PS I have a crying baby at present and therefore no time to proof read this so forgive any mistakes!

Catch up!


We have had a really good 2012 so far, and in my own opinion.  I  have had a lot of nice visits with my Dad, I am pretty sure he hasn't been mad at me once, and we have had a lot of fun singing show tunes and monster mashing on ice.  I am excited for this Friday when we don our UTES gear and go to a gymnastics meet together. (GO LIA!)



One of my favorite things I have seen my Dad do this year is shave.  Before I would take him out this one day, I told him he had to shave.  He sometimes refuses which, I think he does to look cool in front of my brothers, and so I often hold activities and donuts hostage over the shaving thing.

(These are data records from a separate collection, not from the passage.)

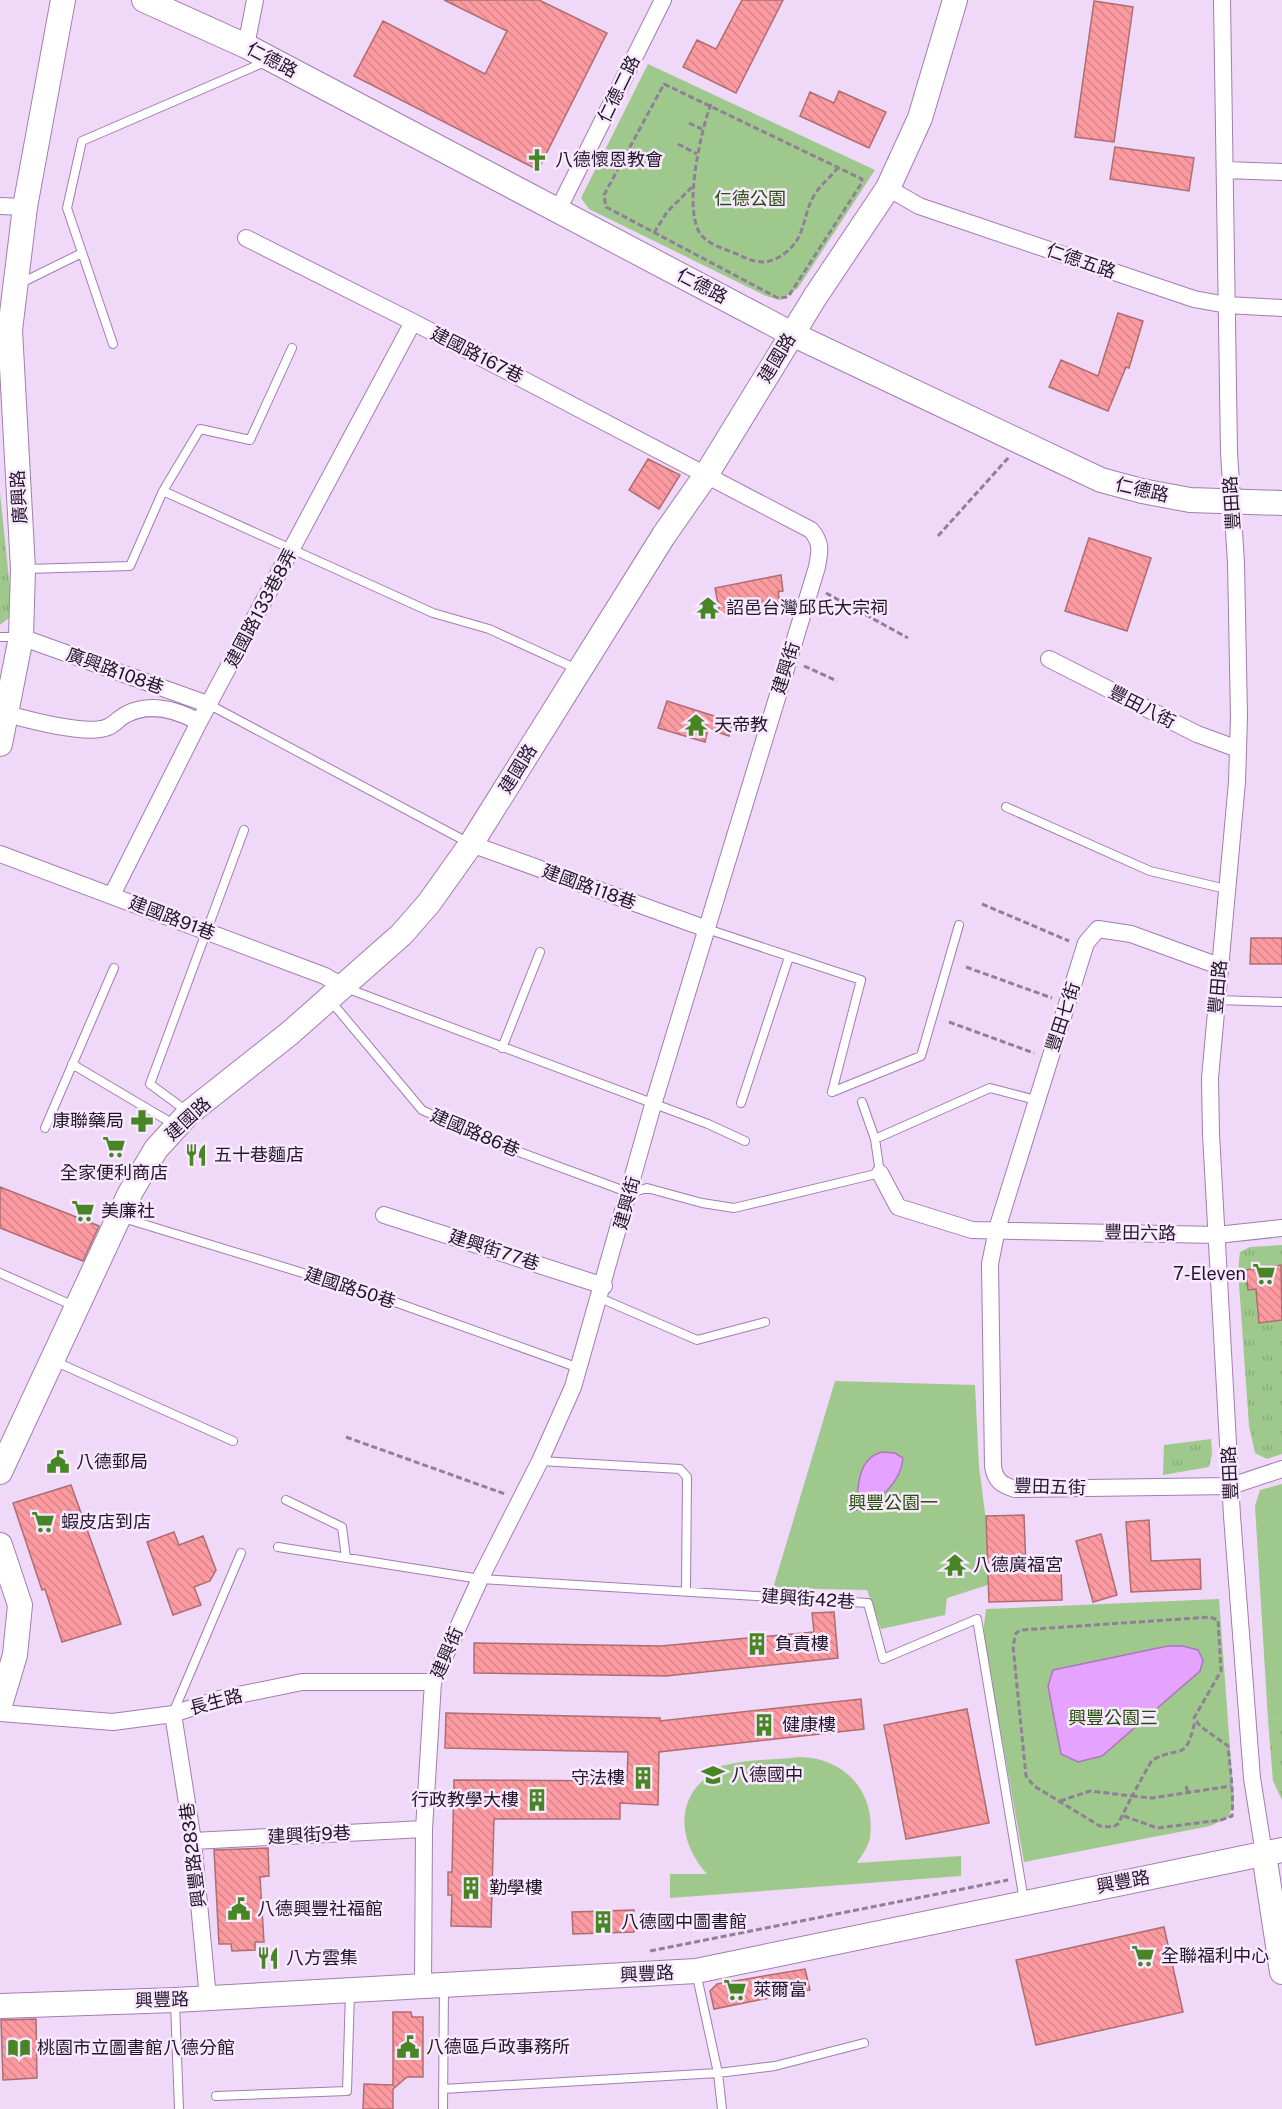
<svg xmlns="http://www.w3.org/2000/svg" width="1282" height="2109" font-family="'Public Sans','Noto Sans TC',sans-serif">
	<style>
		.grass { fill: url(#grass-tufts) }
		.park { fill: #9fc98c }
		.water { fill: #e5a2ff; stroke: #ab78bf; stroke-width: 1.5 }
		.building { fill: url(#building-back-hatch); stroke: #ae6d70; stroke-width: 1.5 }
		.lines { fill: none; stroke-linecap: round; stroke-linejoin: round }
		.lane-casing { stroke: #a27db0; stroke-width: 10 }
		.street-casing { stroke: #a27db0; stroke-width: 18 }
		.secondary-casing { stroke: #a27db0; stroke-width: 26 }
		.path { stroke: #917e98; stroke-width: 3; stroke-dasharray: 6 3; stroke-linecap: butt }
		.lane { stroke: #fff; stroke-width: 8 }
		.street { stroke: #fff; stroke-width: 16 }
		.secondary { stroke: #fff; stroke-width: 24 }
		.labels { text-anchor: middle; stroke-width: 5; stroke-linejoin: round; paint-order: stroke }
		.street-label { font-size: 18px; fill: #241629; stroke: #f8e9ff }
		.poi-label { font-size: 18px; fill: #241629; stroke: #f8e9ff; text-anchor: start }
		.park-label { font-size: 18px; fill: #244d09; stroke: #f8e9ff }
	</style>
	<defs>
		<pattern id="grass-tufts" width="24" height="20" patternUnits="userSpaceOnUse" patternTransform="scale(1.5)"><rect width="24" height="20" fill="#9fc98c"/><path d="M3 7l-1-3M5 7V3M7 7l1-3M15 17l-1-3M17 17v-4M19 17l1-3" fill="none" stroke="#89ac79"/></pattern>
		<pattern id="building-back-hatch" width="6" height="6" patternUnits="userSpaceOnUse" patternTransform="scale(1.5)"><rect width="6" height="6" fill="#fb9aa0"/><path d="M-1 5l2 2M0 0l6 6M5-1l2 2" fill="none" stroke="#d7848a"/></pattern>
	</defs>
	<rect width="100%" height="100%" fill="#f0d8f9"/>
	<path class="grass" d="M0 493 12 607 9 618 0 625Z
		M1282 1245V1454L1267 1459 1255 1453 1249 1426 1238 1270 1240 1252 1250 1247Z
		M1211 1439 1212 1454 1209 1467 1163 1475 1164 1445Z
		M1282 1717V1800L1273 1781 1268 1720Z"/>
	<path class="park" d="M648 64 875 170 798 288 780 300 766 296 589 209 581 198Z
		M835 1381 975 1385 979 1466 994 1583 947 1598 945 1615 881 1629 867 1590 773 1588Z
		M1282 1484V1717L1268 1720 1255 1506 1260 1490Z
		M1219 1599 1234 1802 1228 1818 1210 1826 1024 1862 983 1633 986 1609Z
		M800 1757C845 1758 876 1792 870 1838 868 1847 862 1855 857 1863L961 1856V1876L670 1898V1874H707C681 1846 673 1803 707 1777 712 1772 719 1766 726 1765 750 1759 777 1760 800 1757Z"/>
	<path class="water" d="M882 1452 895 1453 903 1458C901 1483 879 1501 857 1510 857 1487 858 1458 882 1452Z
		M1168 1646H1183L1198 1650 1203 1660 1200 1671 1102 1756 1078 1762 1061 1754 1048 1686 1053 1670Z"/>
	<path class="building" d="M444 0H539L607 33 538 170 354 76 383 21 485 74 507 31Z
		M742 0H783L736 93 683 67 697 40 716 49Z
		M1094 1 1133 7 1114 142 1075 137Z
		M839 91 886 112 869 148 800 116 810 92 834 103Z
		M1115 147 1194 158 1189 191 1110 179Z
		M1118 313 1143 321 1129 368 1126 367 1108 411 1049 387 1061 360 1098 376Z
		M648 459 680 475 659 509 629 490Z
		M1089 538 1151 558 1127 631 1065 611Z
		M781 575 783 591 778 592 780 603 720 614 715 588Z
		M667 701 733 722 729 736 708 729 705 742 658 728Z
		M1251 938H1282V964H1250Z
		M0 1187 99 1226 83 1261 0 1228Z
		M1281 1265 1282 1320 1259 1323 1256 1289 1248 1290 1246 1270Z
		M71 1485 121 1624 62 1642 45 1589 42 1590 13 1503Z
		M1024 1515 1026 1569 1061 1568 1062 1600 989 1602 986 1516Z
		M1149 1520 1151 1561 1200 1559 1201 1589 1131 1592 1126 1522Z
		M174 1532 179 1545 203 1536 216 1570 210 1581 194 1587 201 1605 173 1615 147 1542Z
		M1101 1534 1117 1595 1093 1602 1076 1541Z
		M834 1612 838 1658 666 1676 474 1673V1643L661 1646 814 1632 812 1613Z
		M861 1699 864 1729 659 1752 658 1805 620 1803V1819H494L491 1927 451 1926 452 1895H448V1872H452L454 1780 627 1781 628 1752 445 1748 446 1713 660 1718V1721Z
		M967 1709 989 1823 906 1839 884 1725Z
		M268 1848 269 1876 260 1877 264 1942H255V1950L232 1951 231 1944H219L214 1850Z
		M634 1910V1932L573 1934 572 1912Z
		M1164 1927 1183 2012 1036 2045 1016 1960Z
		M805 1969 810 1990 714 2009 710 1991 717 1984Z
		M393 2012H411L412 2017H423V2077H407L393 2089V2109H363L364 2084 393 2085Z
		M36 2019 37 2078 3 2080 1 2020Z"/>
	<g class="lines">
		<g class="lane-casing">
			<path id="lane" d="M19 284 82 253
				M113 344 67 208 82 141 265 62
				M163 491 433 613 489 629 579 670
				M26 569 130 566 163 491 200 429 250 440 292 348
				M0 637H18
				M210 705 469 843
				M1006 807 1150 871 1226 889
				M707 929 861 980 832 1092
				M346 988 708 1124 745 1141
				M329 999 422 1110 484 1139 630 1193 647 1188 702 1203 734 1208 880 1173 875 1139 862 1102
				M1217 1000 1282 1002
				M502 1048 540 952
				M72 1064 175 1125
				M832 1092 921 1056 959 925
				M741 1103 789 957
				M188 1112 150 1084 244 830
				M45 1128 114 968
				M875 1139 990 1088 1036 1100
				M120 1217 378 1296 579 1368
				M0 1273 74 1306
				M600 1298 697 1340 765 1322
				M54 1361 233 1441
				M540 1461 680 1469 687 1477 686 1590
				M286 1500 342 1527 346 1558
				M278 1547 480 1579 868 1603 883 1659 977 1619 1024 1901
				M173 1713 241 1553
				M696 1972 718 2073 722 2109
				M175 2003 179 2109
				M443 2089 718 2073 775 2066 864 2043
				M216 2096 347 2091 350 1992
				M443 2109 444 1986"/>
		</g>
		<g class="street-casing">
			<path id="street" d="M1222 0 1229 452 1236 563 1239 717 1237 782 1210 1078 1211 1134 1232 1516 1252 1778 1264 1854
				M246 46 255 0
				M1226 170 1282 172
				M888 188 919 206 1194 299 1227 305 1282 308
				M0 206 25 207
				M558 210 663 0
				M246 238 413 322 811 530C822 543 820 551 817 567L653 1105 573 1387 540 1461 480 1579 433 1682 424 1829 423 1986
				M21 637 210 705
				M1049 659 1197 734 1238 749
				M7 714C29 720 88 736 108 727 115 724 120 717 127 714 151 702 177 710 199 722
				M471 844 707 929
				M0 854 325 976 342 986
				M112 895 199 722 413 322
				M1219 966 1131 934 1098 929 1086 943 997 1229 990 1264 993 1466C995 1481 1002 1485 1015 1489L1231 1486 1282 1469
				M880 1173 898 1207 972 1230 1217 1235 1282 1228
				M384 1215 604 1286
				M0 1713 113 1722 173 1714 219 1699 302 1682H433
				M173 1714 193 1841 208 1998
				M193 1841 424 1829"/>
		</g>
		<g class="secondary-casing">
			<path id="secondary" d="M144 0 246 46 792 334 1101 480 1142 491 1190 500 1282 503
				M0 744 21 637 23 569 10 330 25 207 63 0
				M0 1472 130 1193 156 1149 189 1113 290 1033 402 934 429 903 471 844 664 535 706 475 815 297 888 188 920 118 955 0
				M0 1545 20 1605 15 1655 0 1705
				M1264 1854 1282 1972
				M0 2006 175 2000 696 1971 1282 1850"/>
		</g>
		<path class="path" d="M664 84 862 179 861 184 788 297 778 298 606 207 604 195Z
			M711 104C701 130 681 216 703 237 712 246 728 250 739 255 757 264 769 265 785 253 807 237 802 214 815 194 822 183 832 176 839 166
			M689 123 702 129
			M678 144 697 154
			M654 233 667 212 692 187
			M938 536 1009 457
			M826 593 908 638
			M804 666 837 681
			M982 904 1069 941
			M966 967 1052 998
			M949 1022 1034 1053
			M346 1437 505 1494
			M1186 1786 1188 1793
			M1060 1801 1090 1791 1132 1796 1152 1760C1183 1744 1185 1763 1195 1721
			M1124 1816 1157 1828 1221 1820 1232 1816C1234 1793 1230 1769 1228 1746L1200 1726 1194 1718 1221 1671 1218 1620 1210 1617 1021 1630 1016 1633 1013 1646 1026 1776 1034 1786 1100 1826 1113 1827 1118 1824 1132 1796 1152 1798 1231 1786
			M650 1951 1008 1880"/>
		<use href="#lane" class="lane"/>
		<use href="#street" class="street"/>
		<use href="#secondary" class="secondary"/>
	</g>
	<defs>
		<g id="church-bare" transform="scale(1.8)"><path d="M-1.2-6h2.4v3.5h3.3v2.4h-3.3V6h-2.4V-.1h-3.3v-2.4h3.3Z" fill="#488625" stroke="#f8e9ff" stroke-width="2.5" paint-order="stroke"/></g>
		<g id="temple-bare" transform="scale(1.8)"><path d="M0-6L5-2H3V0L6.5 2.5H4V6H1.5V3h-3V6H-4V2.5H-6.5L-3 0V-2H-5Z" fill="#488625" stroke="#f8e9ff" stroke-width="2.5" paint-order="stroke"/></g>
		<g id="pharmacy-bare" transform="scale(1.8)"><path d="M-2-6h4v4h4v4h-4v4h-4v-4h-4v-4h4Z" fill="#488625" stroke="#f8e9ff" stroke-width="2.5" paint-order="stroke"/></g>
		<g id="supermarket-bare" transform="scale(1.8)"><path d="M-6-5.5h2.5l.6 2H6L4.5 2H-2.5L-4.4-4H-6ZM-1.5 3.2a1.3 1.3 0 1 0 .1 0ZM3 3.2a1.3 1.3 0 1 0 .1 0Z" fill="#488625" stroke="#f8e9ff" stroke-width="2.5" paint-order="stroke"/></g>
		<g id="restaurant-bare" transform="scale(1.8)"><path d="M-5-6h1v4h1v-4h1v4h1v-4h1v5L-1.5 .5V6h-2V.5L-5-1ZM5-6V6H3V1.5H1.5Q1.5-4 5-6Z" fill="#488625" stroke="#f8e9ff" stroke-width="2.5" paint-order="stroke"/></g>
		<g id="civic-bare" transform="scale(1.8)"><path d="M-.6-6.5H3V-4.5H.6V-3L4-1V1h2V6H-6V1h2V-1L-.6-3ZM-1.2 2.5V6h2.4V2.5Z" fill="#488625" stroke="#f8e9ff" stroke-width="2.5" paint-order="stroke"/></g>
		<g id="building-bare" transform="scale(1.8)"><path d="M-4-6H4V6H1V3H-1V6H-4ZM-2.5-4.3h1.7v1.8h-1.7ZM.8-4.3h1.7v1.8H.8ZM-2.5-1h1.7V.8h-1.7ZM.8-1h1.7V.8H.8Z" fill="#488625" stroke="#f8e9ff" stroke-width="2.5" paint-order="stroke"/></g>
		<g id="school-bare" transform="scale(1.8)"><path d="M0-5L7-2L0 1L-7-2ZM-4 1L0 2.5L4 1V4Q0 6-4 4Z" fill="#488625" stroke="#f8e9ff" stroke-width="2.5" paint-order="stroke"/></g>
		<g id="library-bare" transform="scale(1.8)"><path d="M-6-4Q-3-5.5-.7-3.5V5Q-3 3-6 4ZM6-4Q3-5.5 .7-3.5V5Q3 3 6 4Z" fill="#488625" stroke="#f8e9ff" stroke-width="2.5" paint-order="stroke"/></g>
	</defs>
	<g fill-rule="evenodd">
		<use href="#church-bare" x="537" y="160"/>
		<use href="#temple-bare" x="708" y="608"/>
		<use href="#temple-bare" x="696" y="725"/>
		<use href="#pharmacy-bare" x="142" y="1121"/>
		<use href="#supermarket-bare" x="114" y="1147"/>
		<use href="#restaurant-bare" x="196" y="1155"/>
		<use href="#supermarket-bare" x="83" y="1211"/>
		<use href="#supermarket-bare" x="1264" y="1274"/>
		<use href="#civic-bare" x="58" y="1462"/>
		<use href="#supermarket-bare" x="43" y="1522"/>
		<use href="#temple-bare" x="955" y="1565"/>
		<use href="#building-bare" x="757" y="1644"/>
		<use href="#building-bare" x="764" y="1725"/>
		<use href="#school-bare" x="713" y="1775"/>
		<use href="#building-bare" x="643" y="1778"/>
		<use href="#building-bare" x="537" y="1800"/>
		<use href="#building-bare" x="471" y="1888"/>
		<use href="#civic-bare" x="239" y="1909"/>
		<use href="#building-bare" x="603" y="1922"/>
		<use href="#supermarket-bare" x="1143" y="1956"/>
		<use href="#restaurant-bare" x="268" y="1958"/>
		<use href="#supermarket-bare" x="735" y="1990"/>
		<use href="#civic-bare" x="408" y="2047"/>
		<use href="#library-bare" x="19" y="2048"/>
	</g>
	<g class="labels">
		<g class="street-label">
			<text transform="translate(272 60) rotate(28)" y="6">仁德路</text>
			<text transform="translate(619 89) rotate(-64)" y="6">仁德二路</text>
			<text transform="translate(1081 261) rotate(19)" y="6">仁德五路</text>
			<text transform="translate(702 286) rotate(28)" y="6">仁德路</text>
			<text transform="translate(477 355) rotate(27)" y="6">建國路167巷</text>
			<text transform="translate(777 358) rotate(-59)" y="6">建國路</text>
			<text transform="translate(1142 490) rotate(13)" y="6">仁德路</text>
			<text transform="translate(19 497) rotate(-93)" y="6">廣興路</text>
			<text transform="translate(1232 503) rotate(-94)" y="6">豐田路</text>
			<text transform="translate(261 608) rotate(-62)" y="6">建國路133巷8弄</text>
			<text transform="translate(786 668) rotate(-73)" y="6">建興街</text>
			<text transform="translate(115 671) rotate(20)" y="6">廣興路108巷</text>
			<text transform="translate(1142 707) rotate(27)" y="6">豐田八街</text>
			<text transform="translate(518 769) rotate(-58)" y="6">建國路</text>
			<text transform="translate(589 887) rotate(20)" y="6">建國路118巷</text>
			<text transform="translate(172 918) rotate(21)" y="6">建國路91巷</text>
			<text transform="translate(1218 987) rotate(-85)" y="6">豐田路</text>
			<text transform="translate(1063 1017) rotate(-72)" y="6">豐田七街</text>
			<text transform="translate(188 1119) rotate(-43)" y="6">建國路</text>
			<text transform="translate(475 1133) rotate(23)" y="6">建國路86巷</text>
			<text transform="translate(627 1203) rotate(-75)" y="6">建興街</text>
			<text transform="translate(1140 1233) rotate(1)" y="6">豐田六路</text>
			<text transform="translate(494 1250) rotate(18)" y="6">建興街77巷</text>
			<text transform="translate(350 1288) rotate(18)" y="6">建國路50巷</text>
			<text transform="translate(1230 1473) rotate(-93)" y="6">豐田路</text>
			<text transform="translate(1050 1487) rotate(2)" y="6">豐田五街</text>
			<text transform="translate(808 1599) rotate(4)" y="6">建興街42巷</text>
			<text transform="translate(447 1653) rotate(-67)" y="6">建興街</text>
			<text transform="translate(216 1702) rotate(-15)" y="6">長生路</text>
			<text transform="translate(309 1835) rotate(-3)" y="6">建興街9巷</text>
			<text transform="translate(193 1855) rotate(-97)" y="6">興豐路283巷</text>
			<text transform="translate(1123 1882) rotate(-11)" y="6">興豐路</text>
			<text transform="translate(647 1974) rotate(-3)" y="6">興豐路</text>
			<text transform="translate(162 2000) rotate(-2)" y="6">興豐路</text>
		</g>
		<g class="poi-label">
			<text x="555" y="166">八德懷恩教會</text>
			<text x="726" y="614">詔邑台灣邱氏大宗祠</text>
			<text x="714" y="731">天帝教</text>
			<text x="124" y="1127" text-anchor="end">康聯藥局</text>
			<text x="214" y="1161">五十巷麵店</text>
			<text x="114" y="1179" text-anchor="middle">全家便利商店</text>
			<text x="101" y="1217">美廉社</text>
			<text x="1246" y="1280" text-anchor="end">7-Eleven</text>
			<text x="76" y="1468">八德郵局</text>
			<text x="61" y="1528">蝦皮店到店</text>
			<text x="973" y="1571">八德廣福宮</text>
			<text x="775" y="1650">負責樓</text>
			<text x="782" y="1731">健康樓</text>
			<text x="731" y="1781">八德國中</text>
			<text x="625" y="1784" text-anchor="end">守法樓</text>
			<text x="519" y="1806" text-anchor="end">行政教學大樓</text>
			<text x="489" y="1894">勤學樓</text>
			<text x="257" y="1915">八德興豐社福館</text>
			<text x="621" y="1928">八德國中圖書館</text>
			<text x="1161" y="1962">全聯福利中心</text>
			<text x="286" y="1964">八方雲集</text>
			<text x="753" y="1996">萊爾富</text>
			<text x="426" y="2053">八德區戶政事務所</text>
			<text x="37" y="2054">桃園市立圖書館八德分館</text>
		</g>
		<g class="park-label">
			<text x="750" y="205">仁德公園</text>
			<text x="893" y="1509">興豐公園一</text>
			<text x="1113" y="1724">興豐公園三</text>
		</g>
	</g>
</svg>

So this particular day I tell him he has to shave before we go out.  John came in and said "can you hear what Dad is in there singing?"  Yes, as a matter of fact I could hear him singing "The Ballad of Davey Crockett" with bouncy tune.  So John points out the new lyrics, and we all could not stop laughing. 

Born in the mountains of Tennessee,
He killed everyone that he could see!
He chopped down every wooden tree,
And crawled all around, when he was only three!

So he got the rhyming down, and sort of the idea of each line.  It was pretty funny.  The best part came when John added the punch line "And he's in there shaving with toothpaste."


I thought it was pretty funny to go in and see that he was indeed shaving with toothpaste, which was sitting right next to the shaving cream.
LOVE YOU DAD!


Great Art Work!


A while ago we had a very fun art day.  My Mom drew this picture of my Dad.  When he saw it, he said it was "probably the best" drawing of him he'd ever seen.